As I use the syringe pump, I will include some of the applications here. As of now, I have just completed documentation for the pump and will begin installing it in an operant conditioning apparatus. Look for updates later.
Design of research equipment is often an ongoing process. I have already made a few revisions to the syringe pump. So far, I have:
Selected a new lead screw and nut, resulting in much smoother movement, less wear on parts, and less noise.
Modified the plunger unit so that it grips the syringe plunger more tightly, allowing for more rapid changes in direction.
Modified the plunger unit so that it can never hit the screws or nuts of a limit switch before activating the switch.

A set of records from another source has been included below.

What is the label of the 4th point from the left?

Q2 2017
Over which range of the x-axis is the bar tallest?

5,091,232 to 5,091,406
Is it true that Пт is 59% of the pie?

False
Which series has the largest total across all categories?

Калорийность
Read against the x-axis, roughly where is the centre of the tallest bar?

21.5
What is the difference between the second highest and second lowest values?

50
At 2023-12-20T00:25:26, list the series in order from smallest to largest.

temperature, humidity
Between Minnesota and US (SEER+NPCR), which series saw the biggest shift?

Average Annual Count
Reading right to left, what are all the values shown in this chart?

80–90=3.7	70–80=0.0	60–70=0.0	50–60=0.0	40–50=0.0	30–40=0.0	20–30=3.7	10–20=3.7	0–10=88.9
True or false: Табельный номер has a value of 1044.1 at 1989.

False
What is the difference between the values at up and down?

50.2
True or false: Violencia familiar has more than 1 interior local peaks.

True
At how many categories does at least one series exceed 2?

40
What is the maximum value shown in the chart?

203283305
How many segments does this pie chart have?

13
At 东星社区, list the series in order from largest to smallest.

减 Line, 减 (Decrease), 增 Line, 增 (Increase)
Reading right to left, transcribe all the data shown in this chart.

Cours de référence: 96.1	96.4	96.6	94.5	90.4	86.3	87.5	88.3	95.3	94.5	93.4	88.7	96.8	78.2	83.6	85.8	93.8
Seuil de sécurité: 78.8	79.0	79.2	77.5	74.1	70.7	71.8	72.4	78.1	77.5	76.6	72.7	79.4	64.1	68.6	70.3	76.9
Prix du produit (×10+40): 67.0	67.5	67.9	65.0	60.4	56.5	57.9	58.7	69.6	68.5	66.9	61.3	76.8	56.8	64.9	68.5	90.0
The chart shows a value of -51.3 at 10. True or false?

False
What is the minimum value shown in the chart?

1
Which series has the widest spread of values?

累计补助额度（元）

Removed several parts to create a more inexpensive, efficient design.
Selected parts that are easier to install.
I am also considering additional revisions. Please let me know if you have suggested revisions. Here are a few revisions I am considering:
The positioning of various parts do not allow the syringe to empty completely. I am not sure if I consider this a flaw or a useful feature.
I am considering some attachments that might allow the syringe to be securely held in place even if the pump is upside down.